» WRITTEN TASKS
(A) In the exoplanet article, what share of all known exoplanets has been found through gravitational lensing?
(B) According to the exoplanet article, why is it hard to know whether super-Neptunes really are rare? Answer in one to three sentences.

» EXTRACTED TEXT
>> start

Even very simple questions can yield profound answers. For example, what's the size distribution of planets? In our solar system we have four small ones, two that are bigger, and two that are really big. It's a big jump from Earth to Neptune (which has about 17 times Earth's mass) and then again from Neptune to Saturn (which has 95 times Earth's mass). Are there planets orbiting other stars with masses in these gaps?
Yes! Well, kinda. We see lots of planets in the Earth-Neptune gap (called super-Earths or mini-Neptunes, depending on which side of the gap they're closer to). But we don't see many super-Neptunes. That's interesting! There's a hypothesis that we shouldn't see many planets from 20–80 times the mass of Earth — once a forming planet gets more massive than Neptune, its gravity grows so quickly that it starts to accumulate a lot more mass, becoming more like Saturn or Jupiter.
But is that actually the case? It turns out it's hard to know, because this hypothesis works best for planets that are pretty far out from their host star — out past what's called the snow line, where water forms ice in space — and most of our methods of finding planets aren't sensitive to ones that far out.
… except one. And this method is starting to find these weird super-Neptunes. Like OGLE-2012-BLG-0950Lb.
OK, I'll get to that alphanumeric soup of a planet in a sec. Let me first briefly describe how it was found. The method is called gravitational lensing, and I've written about it before. Basically, if a star or planet gets directly between us and an even more distant star, the light from that background star gets distorted due to the gravity of the intervening object. If the intervening object (called the lens, since it's bending the light from the more distant star) is moving across our line of sight, the light we see from the background star can grow brighter or dimmer over time.
The details can be pretty complicated, but it's a pretty reliable way of detecting lensing objects that are otherwise too faint or too distant to see otherwise. It was predicted using Einstein's equations of relativity about how mass bends space, and is yet another wonderfully useful tool that's come from that.
This method works really well; about 2% of all exoplanets have been found this way. There's even a survey of the sky that looks for just such lensing events, called OGLE — the Optical Gravitational Lensing Experiment. In 2012, for example, it found a planet orbiting a star as they both lensed light from an even more distant star. The star found is called OGLE-2012-BLG-0950L, and the planet the same with a lower-case "b" after it. I'll call them BLG-0950L and BLG-0950Lb for short.

>> end

» MATERIAL PROVIDED
>> start

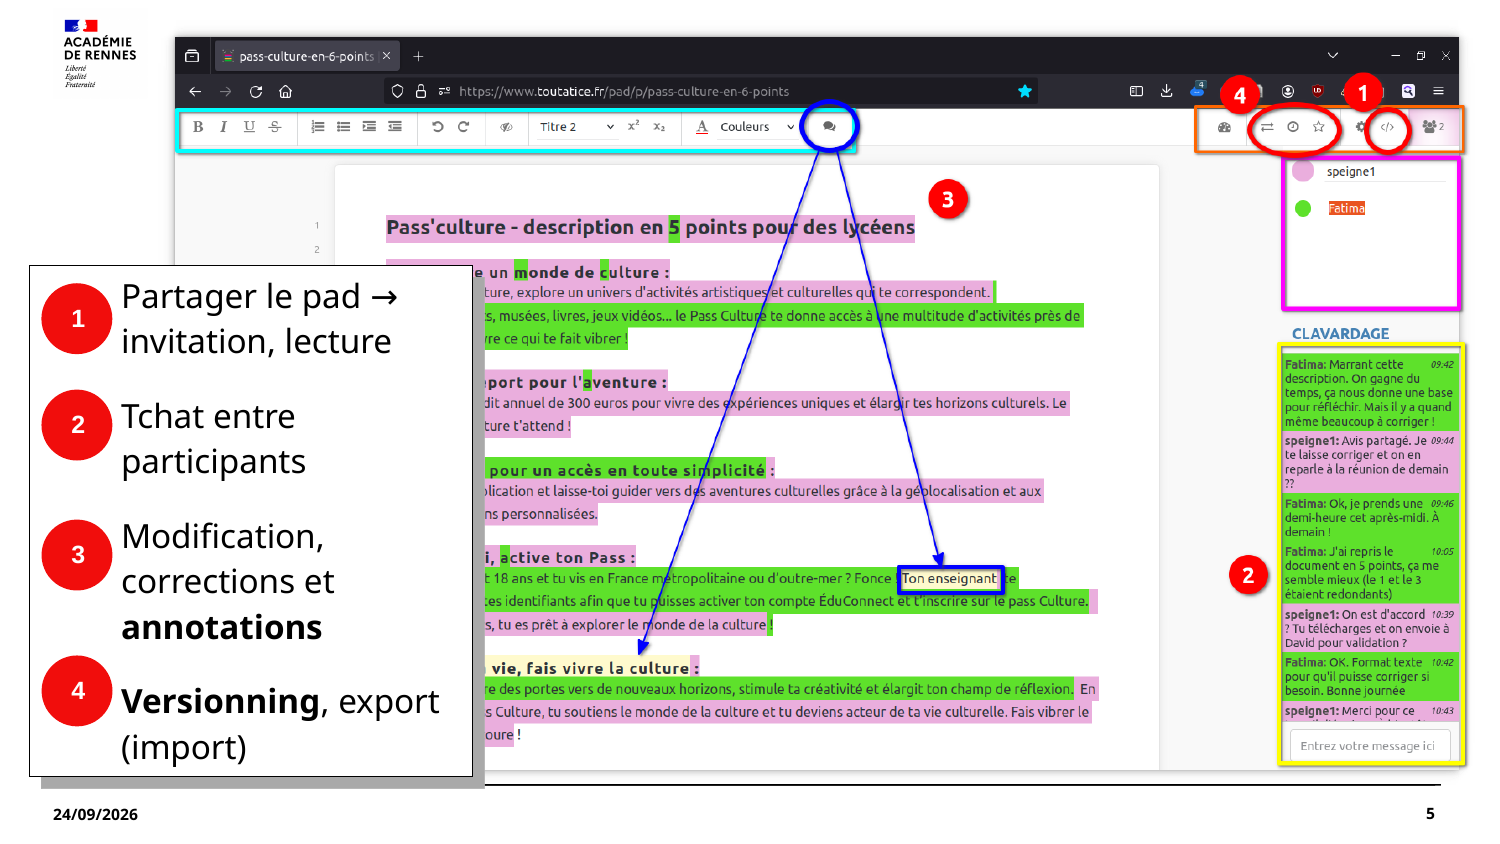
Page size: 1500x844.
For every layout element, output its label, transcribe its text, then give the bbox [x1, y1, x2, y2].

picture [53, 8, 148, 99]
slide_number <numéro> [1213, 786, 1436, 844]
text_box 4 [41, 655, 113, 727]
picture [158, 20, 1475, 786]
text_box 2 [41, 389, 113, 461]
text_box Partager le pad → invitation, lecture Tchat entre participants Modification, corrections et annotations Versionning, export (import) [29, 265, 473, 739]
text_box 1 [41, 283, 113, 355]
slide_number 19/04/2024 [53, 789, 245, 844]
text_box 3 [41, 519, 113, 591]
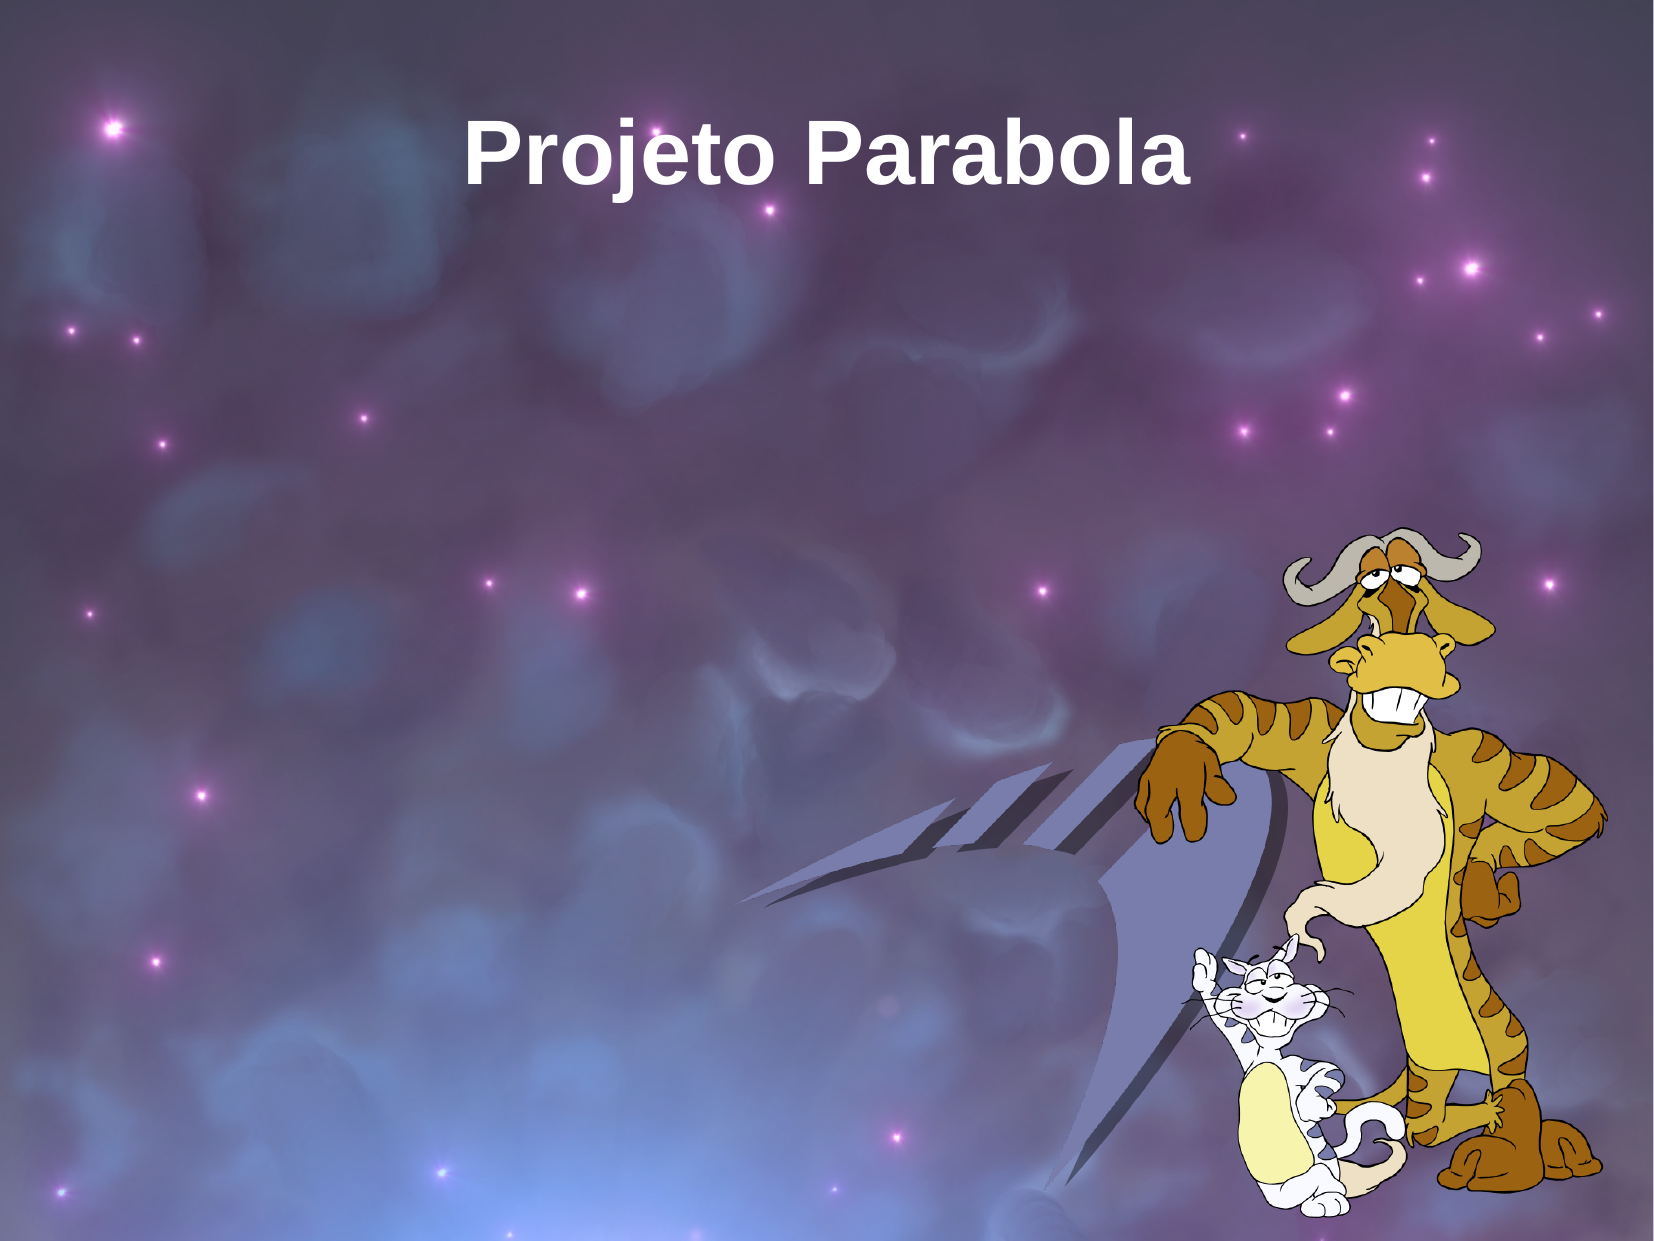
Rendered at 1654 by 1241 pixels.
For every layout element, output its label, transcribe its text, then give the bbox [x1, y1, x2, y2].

>> end

» SOLUTIONS TO THE PROBLEMS
(A) About 2% of all exoplanets.

(B) The hypothesis that such planets should be rare applies best to planets orbiting far from their host star, beyond the snow line where water forms ice in space. Most planet-finding methods aren't sensitive to planets that far out.